Ministre des Affaires étrangères (mai 2002-mars 2004), de l'Intérieur (mars 2004-mai 2005), puis Premier ministre (mai 2005-mai 2007) à l'époque des faits, Dominique de Villepin est jugé pour « complicité de dénonciation calomnieuse, complicité de faux, recel de vol et d'abus de confiance ». Les faux listings de comptes bancaires de la société luxembourgeoise Clearstream remis à la justice entre avril et octobre 2004 comportaient, outre les patronymes hongrois de Nicolas Sarkozy, Nagy et Bocsa, des centaines de noms. Dominique de Villepin a expliqué aux juges qu'il avait été informé de cette affaire une seule fois, lors d'une réunion le 9 janvier 2004 au ministère des Affaires étrangères, qu'il dirigeait à ce moment. Il n'en aurait ensuite plus entendu parler jusqu'en juillet 2004.
Le 9 janvier, a-t-il dit, le vice-président d'EADS Jean-Louis Gergorin lui a fait part de l'existence des listings qui devaient se révéler faux, en présence de Philippe Rondot, spécialiste du renseignement, qui avait déjà engagé une enquête. Il a raconté avoir demandé au général Rondot de poursuivre des investigations générales, en invoquant les « instructions générales du président de la République (Jacques Chirac) sur la moralisation de la vie économique internationale ». « Nous ne sommes entrés à aucun moment dans la définition des cibles ou dans l'implication de personnes », a-t-il ajouté. Jacques Chirac a été informé, mais, a dit le prévenu, « il n'y a jamais eu d'instruction présidentielle dans ce dossier ».
Le président du tribunal lui a alors lu une note manuscrite du général Rondot rendant compte de cette réunion du 9 janvier, saisie lors de l'enquête et où on lit « enjeu politique, Sarkozy » et « compte couplé Nicolas Sarkozy-Bocsa ».

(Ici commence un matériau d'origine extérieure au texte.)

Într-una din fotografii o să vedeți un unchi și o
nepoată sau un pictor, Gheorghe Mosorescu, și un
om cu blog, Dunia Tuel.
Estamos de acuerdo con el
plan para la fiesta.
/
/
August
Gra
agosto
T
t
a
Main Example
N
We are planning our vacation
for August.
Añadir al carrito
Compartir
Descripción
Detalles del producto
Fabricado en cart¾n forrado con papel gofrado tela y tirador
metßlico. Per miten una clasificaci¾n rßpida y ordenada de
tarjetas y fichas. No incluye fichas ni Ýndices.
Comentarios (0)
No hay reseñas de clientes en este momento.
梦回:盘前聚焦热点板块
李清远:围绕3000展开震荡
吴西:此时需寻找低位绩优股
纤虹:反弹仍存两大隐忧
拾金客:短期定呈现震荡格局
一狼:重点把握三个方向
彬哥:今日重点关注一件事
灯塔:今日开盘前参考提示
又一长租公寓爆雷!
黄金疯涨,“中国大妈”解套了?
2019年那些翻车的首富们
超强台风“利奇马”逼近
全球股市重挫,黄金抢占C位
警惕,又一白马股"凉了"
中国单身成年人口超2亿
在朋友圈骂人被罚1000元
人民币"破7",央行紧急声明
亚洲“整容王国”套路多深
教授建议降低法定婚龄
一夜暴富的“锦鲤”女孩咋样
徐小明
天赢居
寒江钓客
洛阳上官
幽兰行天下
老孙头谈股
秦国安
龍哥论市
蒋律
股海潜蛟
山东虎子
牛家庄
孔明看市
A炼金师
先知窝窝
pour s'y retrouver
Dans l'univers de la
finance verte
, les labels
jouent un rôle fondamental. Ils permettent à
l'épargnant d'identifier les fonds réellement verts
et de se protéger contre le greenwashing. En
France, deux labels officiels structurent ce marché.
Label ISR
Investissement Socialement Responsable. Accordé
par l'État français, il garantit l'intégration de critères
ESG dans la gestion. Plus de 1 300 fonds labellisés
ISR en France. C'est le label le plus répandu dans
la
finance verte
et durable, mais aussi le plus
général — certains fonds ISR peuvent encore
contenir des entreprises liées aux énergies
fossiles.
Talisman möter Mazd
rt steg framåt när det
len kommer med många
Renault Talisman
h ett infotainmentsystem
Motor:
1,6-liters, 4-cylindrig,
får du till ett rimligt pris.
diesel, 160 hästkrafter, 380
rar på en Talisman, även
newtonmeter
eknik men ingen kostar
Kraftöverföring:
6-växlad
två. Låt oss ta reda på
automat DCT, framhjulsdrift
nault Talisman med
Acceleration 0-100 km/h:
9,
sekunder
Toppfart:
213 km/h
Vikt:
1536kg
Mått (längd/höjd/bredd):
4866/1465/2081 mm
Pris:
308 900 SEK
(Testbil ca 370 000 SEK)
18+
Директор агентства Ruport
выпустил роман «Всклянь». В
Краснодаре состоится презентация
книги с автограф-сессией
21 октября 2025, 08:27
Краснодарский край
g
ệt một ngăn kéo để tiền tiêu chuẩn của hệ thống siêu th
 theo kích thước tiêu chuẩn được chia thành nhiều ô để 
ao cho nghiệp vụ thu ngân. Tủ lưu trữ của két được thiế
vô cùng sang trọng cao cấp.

« Il n'a à aucun moment été fait référence à Nicolas Sarkozy en liaison avec ce système occulte et les listings », a répondu Dominique de Villepin.
Il a assuré qu'il avait juste été débattu de l'éventualité d'alerter Nicolas Sarkozy, alors ministre de l'Intérieur, de l'affaire, ce qui a été écarté car jugé « pas opportun ».